**EXCERPT TO READ:**
[start]

Liam Fox

Personal information
- Date of birth: 2 February 1984 (age 42)
- Place of birth: Edinburgh, Scotland
- Position: Midfielder

Senior career*
- Years: Team / Apps / (Gls)
- 2001–2004: Heart of Midlothian / 0 / (0)
- 2004: → Crusaders (loan) / 10 / (1)
- 2004–2006: Inverness Caledonian Thistle / 26 / (4)
- 2006–2013: Livingston / 185 / (22)
- 2013–2015: Raith Rovers / 55 / (0)
- 2015–2016: Heart of Midlothian / 0 / (0)
- Total:  / 276 / (27)

Managerial career
- 2016–2017: Cowdenbeath
- 2022–2023: Dundee United
- 2023–2024: Hearts B
- 2024: Heart of Midlothian (interim)
- 2025: Heart of Midlothian (interim)
- 2025–: Sporting JAX

= Liam Fox (footballer) =

Scottish footballer and coach (born 1984)

Liam Fox (born 2 February 1984) is a Scottish professional football manager and former player, who currently manages USL Championship club Sporting JAX.

Fox, who played as a midfielder, began his playing career with Heart of Midlothian, from where he was loaned to Crusaders in Northern Ireland. After a spell with Inverness Caledonian Thistle, Fox played for Livingston between 2006 and 2013, making over 200 appearances. He then played for Raith Rovers before returning to Hearts as a coach.

From 2016 to 2017, Fox was head coach of Scottish League Two club Cowdenbeath. He rejoined Hearts as a first team coach, and left in September 2020. After stints as an assistant manager with Livingston and Dundee United, he was appointed United manager in September 2022. He left that position in February 2023.

==Career==
===Hearts===
Fox started his career as a youth team player at Heart of Midlothian. Having been an unused substitute for the first team once, he was loaned to Northern Ireland club Crusaders in 2004, where he made ten appearances and scored one goal.

===Inverness CT===
On his return to Scotland he was signed by Scottish Football League First Division team Inverness Caledonian Thistle in 2004. During his time at the club, Inverness were promoted to the Scottish Premier League. Fox scored four goals in 26 first team appearances for the club.

===Livingston===
In 2006, Fox signed for Livingston, then playing in the Scottish Football League First Division. Shortly after his arrival the club were placed into administration and subsequently demoted two divisions by the Scottish Football Association to the Scottish Football League Third Division. Following seven years and 219 appearances for Livingston, it was announced that Fox would be leaving the club after the 2012–13 season. On 4 May 2013, he scored for the club in his last appearance in a 3–2 defeat to Raith Rovers.

===Raith Rovers===
On 1 June 2013, Fox signed for Raith Rovers.

==Coaching career==

In the summer of 2015, Fox returned to Hearts as a coach. He also registered as a player and he appeared in a pre-season friendly against former club Raith Rovers on 7 July 2015.

Fox was appointed head coach of Cowdenbeath in May 2016. Fox was sacked on 6 March 2017, with Cowdenbeath bottom of Scottish League Two and at risk of their third consecutive relegation.

[end]

**WRITTEN REQUEST:**
Extend the Liam Fox article, starting after its final sentence about his sacking by Cowdenbeath. The material that comes next has no connection to the Liam Fox article.

**DATASET ENTRIES:**
[start]

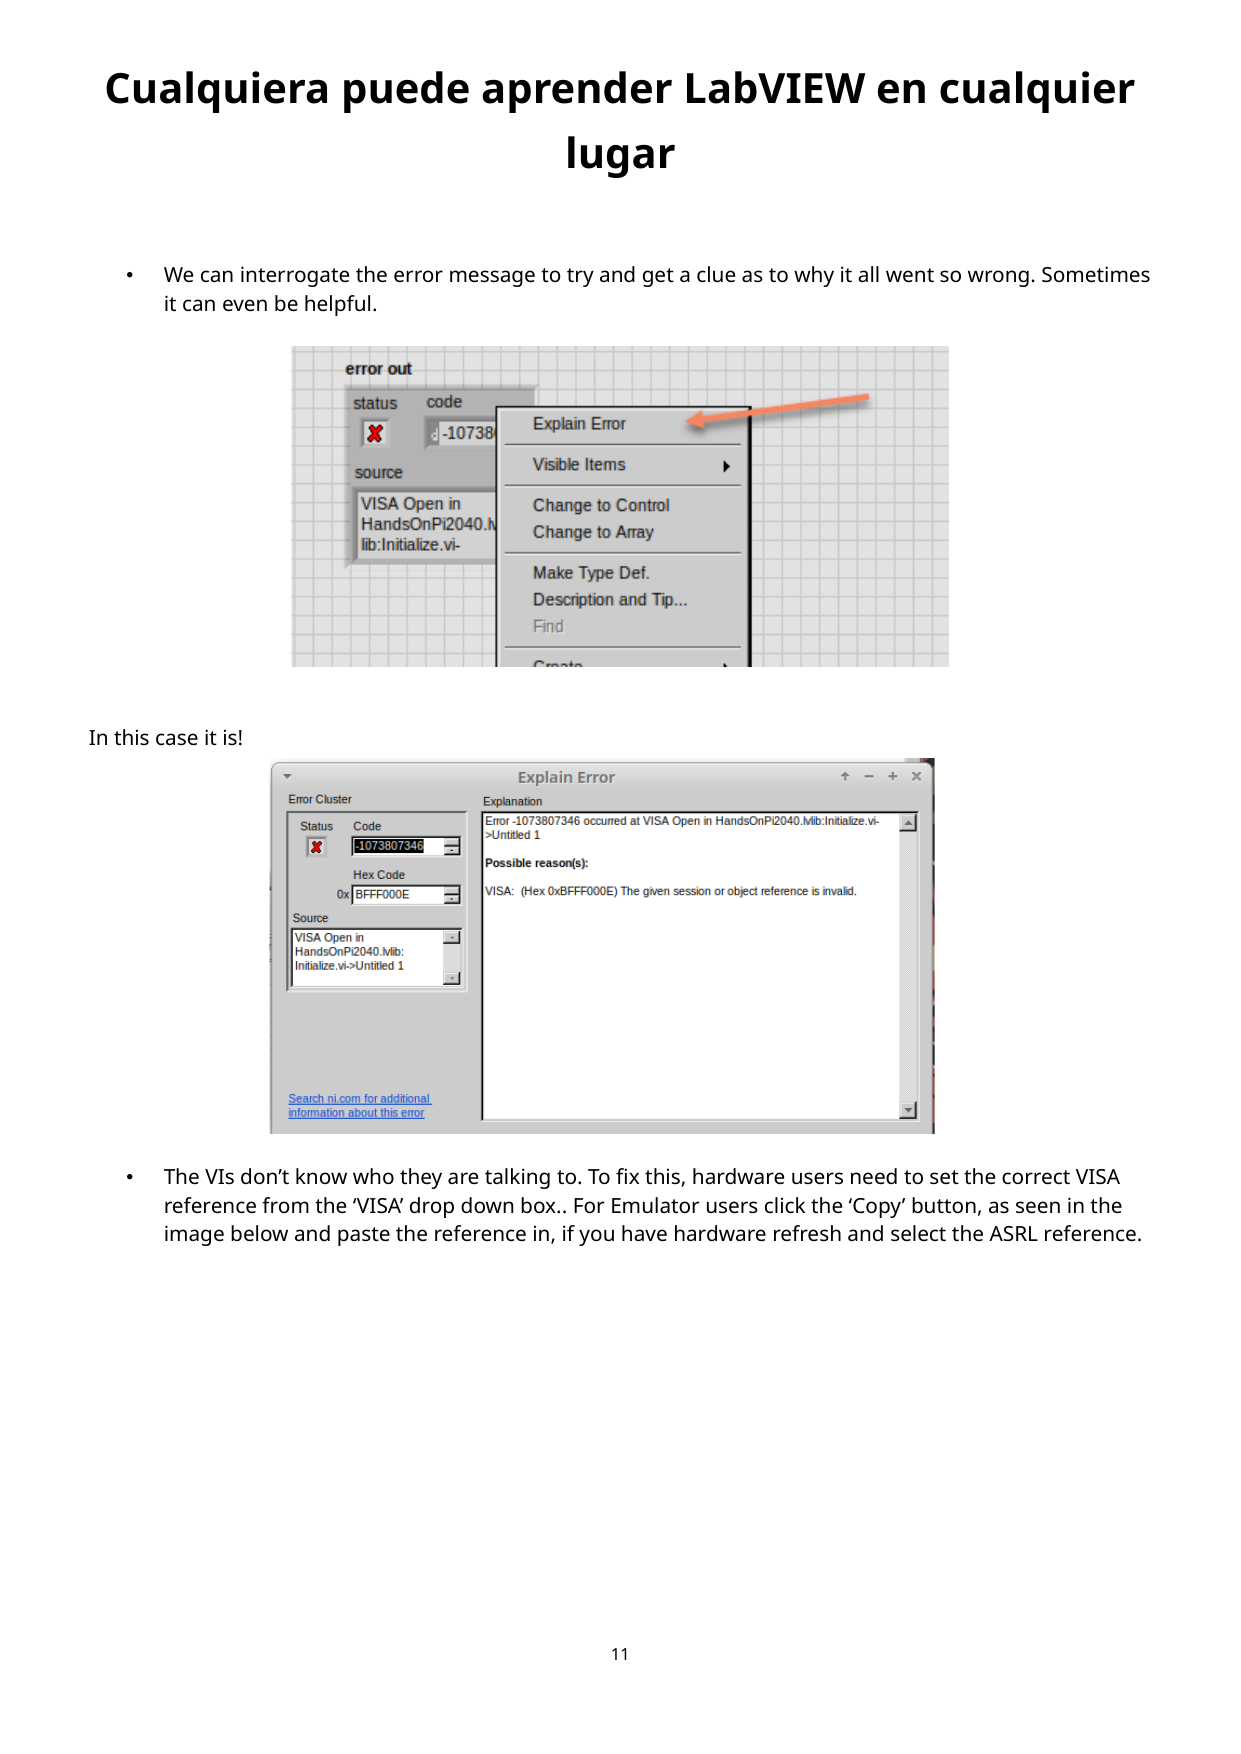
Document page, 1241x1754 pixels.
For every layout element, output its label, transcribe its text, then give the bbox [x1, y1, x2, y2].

picture [291, 346, 949, 667]
list The VIs don’t know who they are talking to. To fix this, hardware users need to set the correct VISA reference from the ‘VISA’ drop down box.. For Emulator users click the ‘Copy’ button, as seen in the image below and paste the reference in, if you have hardware refresh and select the ASRL reference. [126, 1162, 1152, 1248]
text In this case it is! [88, 723, 1152, 752]
list We can interrogate the error message to try and get a clue as to why it all went so wrong. Sometimes it can even be helpful. [126, 261, 1152, 317]
picture [269, 758, 935, 1134]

[end]

**RESPONSE TO THIS EXERCISE:**
In 2017 Fox returned to Hearts as a First Team coach, before being moved to Reserves Head Coach in December 2019 following a reshuffle after Daniel Stendel's appointment as Manager. In September 2020 Fox left Hearts, due to lack of reserves football in Scotland and the hiring of other first team coaches.

In December 2020, Fox was appointed as assistant manager at Livingston, under manager David Martindale. Fox left this role in May 2021.

===Dundee United===
In June 2021 Fox joined Dundee United as assistant manager. Fox was appointed caretaker manager of Dundee United in August 2022 following the sacking of Jack Ross. In his first game in charge, he led United to a 2–1 Scottish League Cup victory against Livingston on 31 August 2022. On 23 September, he was appointed manager of Dundee United on a permanent basis. Fox left United in February 2023, with the team sitting four points adrift at the bottom of the 2022–23 Scottish Premiership after a 4–0 defeat at Ross County. The club had only won six matches, and drawn three, in 22 games with Fox in permanent charge.

===Aberdeen===
Fox joined Aberdeen as a first team coach under Barry Robson in 2023.

=== Hearts ===
After leaving Aberdeen, Fox returned to Hearts in June 2023, taking on the role of manager of the Hearts B team manager.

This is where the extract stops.